I do have to add taxon names that came into WoRMS within the past year and for whatever reason haven't made it to WoRMS (via Arctos) yet, but when I do the aphiaID creates everything. I think, even if I bulkloaded the name and aphiaID, I would still have to open the entry to refresh it, so I just do each one manually.
create a csv from multiple points
I could revive that, but it looks like 'complexity worth avoiding' to me - I think a simple "save all" can work now, so why not? (Maybe lots of good reasons, I don't see them yet!)
is there any reason to include WoRMS (via Arctos) and any other externally managed source in the Export Targets
There are compelling reasons to disallow that, which is what https://github.com/ArctosDB/arctos/issues/3121 would do.
have an aphiaID
Those could easily be bulkloaded via spreadsheet. I would advocate for allowing only bulkloading if I were managing those - it would be a few more clicks to add one or two, but I'd sleep better knowing that nobody could delete (or change to kelp) my aphiaids for no particular reason....

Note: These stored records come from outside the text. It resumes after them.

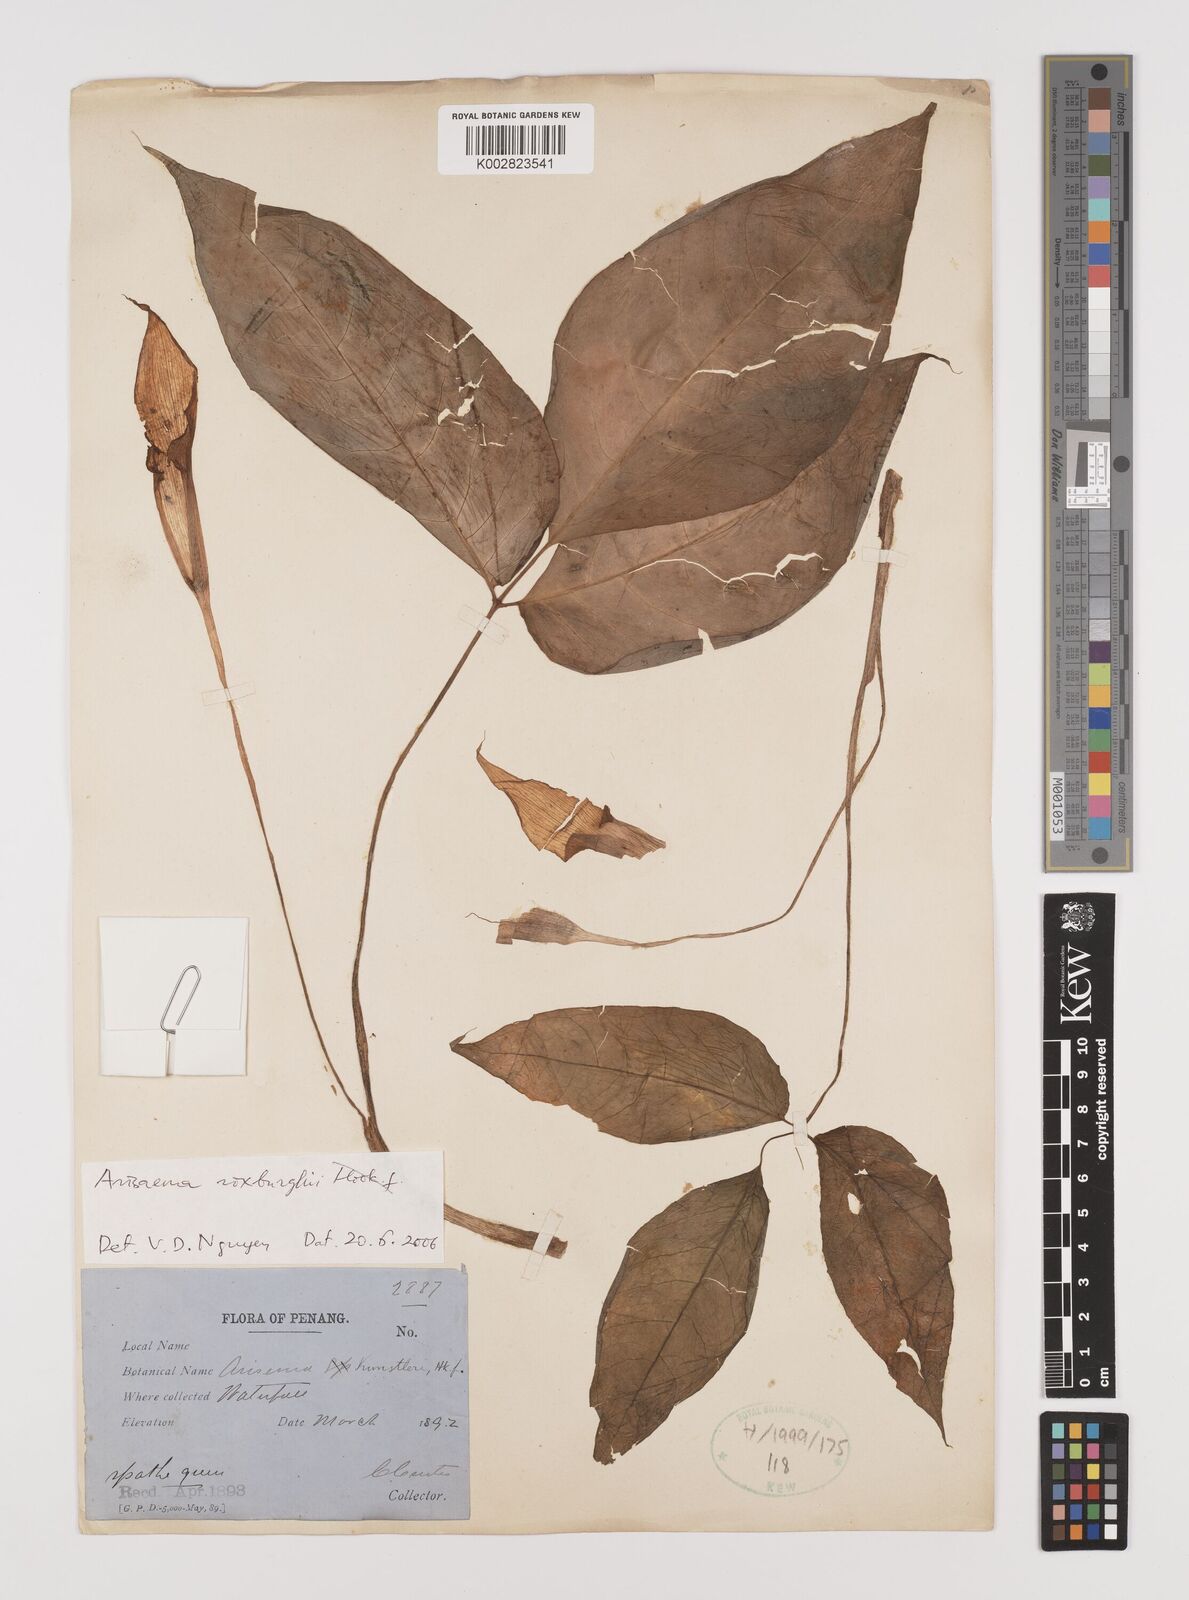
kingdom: Plantae
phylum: Tracheophyta
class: Liliopsida
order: Alismatales
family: Araceae
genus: Arisaema
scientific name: Arisaema roxburghii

I would still have to open the entry to refresh it,
Nope, they should catch up by themselves.
tomorrow
I'll try to show up. Short version as I imagine it - but note that my imagination doesn't always line up with reality! - below.
Stuff collapses at certain saves
That's a relic of having multiple ways of manipulating the hierarchy; I've got the 'move to parent' build into the 'tags' form, so I have to assume the tree's been manipulated and refresh it on save. I'll split that out, which will make the code a bit easier to deal with and only require refreshing the tree when the 'reparent' option is used.
This is functional and will be in next release. We can deal with any remaining issues as necessary, if anyone chooses to use this tool.
See also https://handbook.arctosdb.org/documentation/taxonomy.html#taxon-classification-sources - this development has lead to the idea (and tools) that managing hierarchically (or otherwise) does not necessarily involve using Arctos proper.
The "download" option (with every "local" classification term on every /name/... page) is not (yet, perhaps) directly capable of feeding the hierarchical editor, but does seem useful in pulling data in a generic flat format that could be fed into about any tool with which one might wish to manage taxonomy.
Most helpful comment
Worthy goal; yay consistency!
... where they have a non-zero chance of being turned into dinosaurs, or at least made inconsistent by individual updates.
Then...
Not really, but there's nothing very new in here either - it's all old tools, doing new things under a slightly different model.
It should be. Finding all of your stuff should be easy; it's in one Source. Moving a genus to a new family is one drag-drop and all of the species and subspecies can't avoid following. Adding/changing subkingdom involves one edit, not thousands. Etc. There are limitations to a hierarchy - all terms need to also be names, all terms need to have zero or one parents, homonyms just can't exist, etc. - but if you can (or desperately want to!) live within those constraints then this should be a lot less work, and the cleaner data is sort of a side effect.